Reputation: 581
I've got a MDP problem with the following environment (3x4 map):
with the possible actions Up/Down/Right/Left and a 0.8 chance of moving in the right direction, 0.1 for each adjoining direction (e.g. for Up: 0.1 chance to go Left, 0.1 chance to go Right).
Now what I need to do is calculate the possible results starting in (1,1) running the following sequence of actions:
[Up, Up, Right, Right, Right]
And also calculate the chance of reaching a field (for each possible outcome) with this actions sequence. How can I do this efficiently (so not going through the at least 2^5, max 3^5 possible results)?
Thanks in advance!
Upvotes: -1
Views: 358
Reputation: 11
Well. I wonder if you are solving the RL problem. We now usually solve the RL problem with Bellman equation and Q-learning.

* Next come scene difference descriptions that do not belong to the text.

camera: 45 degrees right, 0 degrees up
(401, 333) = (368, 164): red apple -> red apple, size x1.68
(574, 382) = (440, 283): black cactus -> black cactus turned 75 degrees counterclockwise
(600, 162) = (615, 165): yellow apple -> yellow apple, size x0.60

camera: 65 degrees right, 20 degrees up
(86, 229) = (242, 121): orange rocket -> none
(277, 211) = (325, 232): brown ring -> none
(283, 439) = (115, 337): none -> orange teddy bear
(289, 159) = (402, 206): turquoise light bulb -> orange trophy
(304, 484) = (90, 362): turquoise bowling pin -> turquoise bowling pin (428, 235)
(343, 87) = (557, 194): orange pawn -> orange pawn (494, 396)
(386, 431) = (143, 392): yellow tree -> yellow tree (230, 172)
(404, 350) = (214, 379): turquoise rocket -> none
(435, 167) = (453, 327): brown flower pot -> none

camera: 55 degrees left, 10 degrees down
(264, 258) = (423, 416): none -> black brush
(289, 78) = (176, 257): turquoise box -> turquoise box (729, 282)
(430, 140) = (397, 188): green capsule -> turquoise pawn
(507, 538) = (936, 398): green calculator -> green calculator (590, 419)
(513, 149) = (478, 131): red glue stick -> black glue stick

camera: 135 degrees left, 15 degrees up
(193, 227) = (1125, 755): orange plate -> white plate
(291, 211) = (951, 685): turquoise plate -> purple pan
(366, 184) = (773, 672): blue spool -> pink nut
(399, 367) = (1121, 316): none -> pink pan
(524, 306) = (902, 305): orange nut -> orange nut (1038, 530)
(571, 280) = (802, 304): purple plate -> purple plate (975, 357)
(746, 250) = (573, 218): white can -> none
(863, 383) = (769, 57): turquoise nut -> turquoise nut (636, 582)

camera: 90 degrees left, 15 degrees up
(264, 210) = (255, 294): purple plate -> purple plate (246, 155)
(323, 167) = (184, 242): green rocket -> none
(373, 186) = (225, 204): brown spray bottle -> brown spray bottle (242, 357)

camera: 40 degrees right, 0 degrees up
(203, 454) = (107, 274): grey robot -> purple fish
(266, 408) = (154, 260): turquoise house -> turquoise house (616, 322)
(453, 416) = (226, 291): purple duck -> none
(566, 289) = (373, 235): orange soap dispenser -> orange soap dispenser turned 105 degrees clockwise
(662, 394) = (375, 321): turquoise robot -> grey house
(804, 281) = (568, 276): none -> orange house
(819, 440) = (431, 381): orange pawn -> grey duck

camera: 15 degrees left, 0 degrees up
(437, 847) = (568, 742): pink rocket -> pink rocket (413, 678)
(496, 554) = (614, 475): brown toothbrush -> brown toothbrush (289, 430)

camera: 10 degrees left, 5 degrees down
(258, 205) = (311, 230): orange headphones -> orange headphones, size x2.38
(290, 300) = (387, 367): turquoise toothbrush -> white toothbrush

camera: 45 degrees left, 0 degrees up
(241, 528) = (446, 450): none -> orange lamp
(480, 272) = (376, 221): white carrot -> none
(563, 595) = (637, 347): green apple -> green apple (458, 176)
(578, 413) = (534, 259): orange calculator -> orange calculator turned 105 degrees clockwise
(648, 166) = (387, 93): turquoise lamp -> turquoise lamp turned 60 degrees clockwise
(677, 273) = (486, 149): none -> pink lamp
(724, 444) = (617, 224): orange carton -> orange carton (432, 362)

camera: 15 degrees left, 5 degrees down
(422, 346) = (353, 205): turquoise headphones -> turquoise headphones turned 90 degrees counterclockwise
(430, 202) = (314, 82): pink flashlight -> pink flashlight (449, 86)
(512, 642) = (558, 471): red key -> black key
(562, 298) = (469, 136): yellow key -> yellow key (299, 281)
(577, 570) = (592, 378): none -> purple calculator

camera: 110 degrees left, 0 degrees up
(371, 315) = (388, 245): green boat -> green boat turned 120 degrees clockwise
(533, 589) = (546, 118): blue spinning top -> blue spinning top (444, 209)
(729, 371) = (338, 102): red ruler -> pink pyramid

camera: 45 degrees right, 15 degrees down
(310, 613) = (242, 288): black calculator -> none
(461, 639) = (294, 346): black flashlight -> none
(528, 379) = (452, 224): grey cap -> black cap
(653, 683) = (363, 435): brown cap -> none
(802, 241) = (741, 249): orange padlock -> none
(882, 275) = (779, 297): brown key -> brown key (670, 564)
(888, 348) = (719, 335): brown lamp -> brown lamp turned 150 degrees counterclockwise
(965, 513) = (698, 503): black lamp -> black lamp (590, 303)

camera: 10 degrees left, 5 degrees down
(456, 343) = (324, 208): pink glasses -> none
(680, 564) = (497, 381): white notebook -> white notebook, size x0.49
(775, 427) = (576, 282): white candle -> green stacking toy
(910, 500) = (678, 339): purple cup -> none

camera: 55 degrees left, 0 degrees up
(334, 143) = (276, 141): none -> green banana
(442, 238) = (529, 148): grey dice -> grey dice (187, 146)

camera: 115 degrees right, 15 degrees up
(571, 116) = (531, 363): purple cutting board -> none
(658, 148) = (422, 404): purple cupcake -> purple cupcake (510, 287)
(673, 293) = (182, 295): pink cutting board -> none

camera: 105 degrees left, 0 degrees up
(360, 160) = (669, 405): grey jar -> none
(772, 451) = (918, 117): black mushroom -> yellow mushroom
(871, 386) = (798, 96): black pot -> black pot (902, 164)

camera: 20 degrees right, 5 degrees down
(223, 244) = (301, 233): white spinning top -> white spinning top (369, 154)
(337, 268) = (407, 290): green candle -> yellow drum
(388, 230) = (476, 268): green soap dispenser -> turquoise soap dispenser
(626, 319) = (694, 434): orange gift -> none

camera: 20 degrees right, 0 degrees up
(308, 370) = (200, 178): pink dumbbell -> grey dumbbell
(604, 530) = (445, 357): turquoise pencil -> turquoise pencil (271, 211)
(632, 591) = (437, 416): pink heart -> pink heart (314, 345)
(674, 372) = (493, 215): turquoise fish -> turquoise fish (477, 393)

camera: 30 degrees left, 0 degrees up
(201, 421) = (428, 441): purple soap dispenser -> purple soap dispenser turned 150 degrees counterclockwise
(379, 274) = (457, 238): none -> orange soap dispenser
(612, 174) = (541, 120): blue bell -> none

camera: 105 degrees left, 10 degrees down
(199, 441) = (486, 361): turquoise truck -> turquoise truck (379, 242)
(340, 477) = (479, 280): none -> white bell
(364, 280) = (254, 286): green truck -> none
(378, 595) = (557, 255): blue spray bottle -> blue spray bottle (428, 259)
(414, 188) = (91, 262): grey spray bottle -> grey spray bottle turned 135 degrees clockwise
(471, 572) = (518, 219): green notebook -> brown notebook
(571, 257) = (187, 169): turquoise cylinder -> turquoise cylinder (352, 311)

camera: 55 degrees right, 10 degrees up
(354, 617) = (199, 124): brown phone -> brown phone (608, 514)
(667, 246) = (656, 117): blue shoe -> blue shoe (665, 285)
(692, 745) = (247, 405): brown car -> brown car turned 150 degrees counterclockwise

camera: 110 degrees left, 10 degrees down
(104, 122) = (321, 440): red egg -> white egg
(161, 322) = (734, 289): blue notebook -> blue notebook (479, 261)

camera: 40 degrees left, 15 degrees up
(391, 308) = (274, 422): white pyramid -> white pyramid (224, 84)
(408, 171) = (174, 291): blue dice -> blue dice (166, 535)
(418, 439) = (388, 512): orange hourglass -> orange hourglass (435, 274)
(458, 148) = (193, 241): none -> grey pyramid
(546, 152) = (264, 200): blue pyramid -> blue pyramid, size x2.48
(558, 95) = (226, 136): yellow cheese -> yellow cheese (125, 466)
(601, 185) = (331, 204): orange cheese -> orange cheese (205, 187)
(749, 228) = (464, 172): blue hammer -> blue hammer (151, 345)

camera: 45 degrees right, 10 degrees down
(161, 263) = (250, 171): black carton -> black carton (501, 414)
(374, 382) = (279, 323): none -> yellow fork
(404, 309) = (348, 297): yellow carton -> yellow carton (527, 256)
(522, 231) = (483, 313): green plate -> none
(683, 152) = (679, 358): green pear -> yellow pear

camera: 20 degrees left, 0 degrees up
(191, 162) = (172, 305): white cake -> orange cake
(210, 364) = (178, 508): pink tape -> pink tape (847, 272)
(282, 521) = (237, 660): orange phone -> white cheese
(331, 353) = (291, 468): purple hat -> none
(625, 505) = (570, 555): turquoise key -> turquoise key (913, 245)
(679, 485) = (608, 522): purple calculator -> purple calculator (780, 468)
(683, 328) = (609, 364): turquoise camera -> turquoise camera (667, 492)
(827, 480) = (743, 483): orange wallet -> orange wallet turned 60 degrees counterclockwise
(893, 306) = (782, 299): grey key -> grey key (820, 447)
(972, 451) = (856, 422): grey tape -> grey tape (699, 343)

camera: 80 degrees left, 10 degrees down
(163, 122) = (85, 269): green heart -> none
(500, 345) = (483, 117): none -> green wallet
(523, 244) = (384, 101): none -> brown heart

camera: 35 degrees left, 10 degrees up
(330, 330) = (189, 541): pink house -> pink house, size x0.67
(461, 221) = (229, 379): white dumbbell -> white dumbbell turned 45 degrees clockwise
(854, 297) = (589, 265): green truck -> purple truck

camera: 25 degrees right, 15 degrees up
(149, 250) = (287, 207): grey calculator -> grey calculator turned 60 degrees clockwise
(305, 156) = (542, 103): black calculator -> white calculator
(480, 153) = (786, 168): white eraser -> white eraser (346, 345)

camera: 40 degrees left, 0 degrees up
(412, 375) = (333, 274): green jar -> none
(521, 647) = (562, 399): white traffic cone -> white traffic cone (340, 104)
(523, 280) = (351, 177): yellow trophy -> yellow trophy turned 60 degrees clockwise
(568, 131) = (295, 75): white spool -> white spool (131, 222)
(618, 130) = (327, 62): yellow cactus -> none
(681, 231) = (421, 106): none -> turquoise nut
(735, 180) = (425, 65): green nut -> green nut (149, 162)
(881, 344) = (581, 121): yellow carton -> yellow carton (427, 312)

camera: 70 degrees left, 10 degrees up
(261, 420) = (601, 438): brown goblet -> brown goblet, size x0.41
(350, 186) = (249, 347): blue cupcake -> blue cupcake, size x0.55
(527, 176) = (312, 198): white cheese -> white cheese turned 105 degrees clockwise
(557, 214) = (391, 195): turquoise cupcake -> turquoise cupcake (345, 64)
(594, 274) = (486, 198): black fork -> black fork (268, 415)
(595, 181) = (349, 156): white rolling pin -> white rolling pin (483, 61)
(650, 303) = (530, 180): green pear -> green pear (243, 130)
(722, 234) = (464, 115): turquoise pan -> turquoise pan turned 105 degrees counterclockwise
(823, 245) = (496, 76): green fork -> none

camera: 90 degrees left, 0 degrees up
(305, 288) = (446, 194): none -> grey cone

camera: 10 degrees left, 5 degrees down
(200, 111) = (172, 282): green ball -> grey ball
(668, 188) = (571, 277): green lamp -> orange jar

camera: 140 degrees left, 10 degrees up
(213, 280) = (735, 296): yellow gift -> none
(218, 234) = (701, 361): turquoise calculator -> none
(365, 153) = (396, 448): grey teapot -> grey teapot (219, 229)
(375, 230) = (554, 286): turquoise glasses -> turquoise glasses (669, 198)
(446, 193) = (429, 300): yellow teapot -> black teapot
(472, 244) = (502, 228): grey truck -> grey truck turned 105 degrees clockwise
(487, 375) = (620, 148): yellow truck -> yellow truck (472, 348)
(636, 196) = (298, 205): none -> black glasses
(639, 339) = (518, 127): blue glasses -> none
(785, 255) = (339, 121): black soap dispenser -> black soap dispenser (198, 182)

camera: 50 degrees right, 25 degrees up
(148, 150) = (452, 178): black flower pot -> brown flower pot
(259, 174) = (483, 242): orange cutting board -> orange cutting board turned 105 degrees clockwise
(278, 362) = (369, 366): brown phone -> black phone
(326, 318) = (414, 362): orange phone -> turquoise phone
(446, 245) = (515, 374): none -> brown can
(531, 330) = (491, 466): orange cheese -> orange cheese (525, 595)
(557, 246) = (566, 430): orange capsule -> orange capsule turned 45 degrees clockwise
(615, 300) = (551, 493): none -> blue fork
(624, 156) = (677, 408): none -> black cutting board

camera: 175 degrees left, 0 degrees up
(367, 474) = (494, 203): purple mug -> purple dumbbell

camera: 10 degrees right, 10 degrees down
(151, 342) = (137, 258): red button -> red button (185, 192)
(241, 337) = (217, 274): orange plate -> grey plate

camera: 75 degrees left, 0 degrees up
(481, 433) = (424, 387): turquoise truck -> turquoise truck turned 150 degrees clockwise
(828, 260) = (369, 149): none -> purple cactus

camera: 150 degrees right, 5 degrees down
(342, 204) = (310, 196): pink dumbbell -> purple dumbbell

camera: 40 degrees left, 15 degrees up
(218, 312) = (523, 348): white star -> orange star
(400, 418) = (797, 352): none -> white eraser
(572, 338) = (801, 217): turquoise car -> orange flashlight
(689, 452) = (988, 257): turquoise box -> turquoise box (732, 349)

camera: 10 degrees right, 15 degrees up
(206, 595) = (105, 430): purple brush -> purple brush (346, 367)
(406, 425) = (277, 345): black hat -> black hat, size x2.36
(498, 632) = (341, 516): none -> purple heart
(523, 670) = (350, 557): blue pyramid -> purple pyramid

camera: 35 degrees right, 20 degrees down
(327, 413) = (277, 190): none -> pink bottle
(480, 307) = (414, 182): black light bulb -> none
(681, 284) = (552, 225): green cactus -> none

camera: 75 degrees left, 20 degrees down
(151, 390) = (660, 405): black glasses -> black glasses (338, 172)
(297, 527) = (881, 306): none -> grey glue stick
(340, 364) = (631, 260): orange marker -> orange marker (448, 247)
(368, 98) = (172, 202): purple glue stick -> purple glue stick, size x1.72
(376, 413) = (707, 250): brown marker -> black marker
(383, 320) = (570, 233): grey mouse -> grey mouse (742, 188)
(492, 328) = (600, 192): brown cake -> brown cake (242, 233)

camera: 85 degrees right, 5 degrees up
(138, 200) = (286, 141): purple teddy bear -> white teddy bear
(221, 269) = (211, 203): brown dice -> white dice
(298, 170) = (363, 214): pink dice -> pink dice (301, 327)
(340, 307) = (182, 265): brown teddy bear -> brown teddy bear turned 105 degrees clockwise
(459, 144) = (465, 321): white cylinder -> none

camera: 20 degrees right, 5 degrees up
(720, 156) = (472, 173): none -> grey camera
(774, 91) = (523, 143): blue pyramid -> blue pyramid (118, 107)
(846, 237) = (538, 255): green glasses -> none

You will also benefit from this lecture. http://cs229.stanford.edu/notes/cs229-notes12.pdf
And if you have finished learning, repeat the whole process and you will know [up, up, right, right, right]'s probability.
and after learning, the second constraint will be meaningless because it reaches the correct answer almost immediately.
I think this example is in AIMA, right? Actually I have a few questions about the approach. I think it doesn't seem to right my answer if you approach it very theoretically.
while not done:
if np.random.rand(1) < e:
action = env.action_space.sample()
else:
action = rargmax(Q[state, :])
new_state, reward, done, _ = env.step(action)
Q[state, action] = Q[state, action]+ lr * (reward + r*np.max(Q[new_state,:]) - Q[state, action])
and this is the code I simply code with the gym.
Upvotes: 0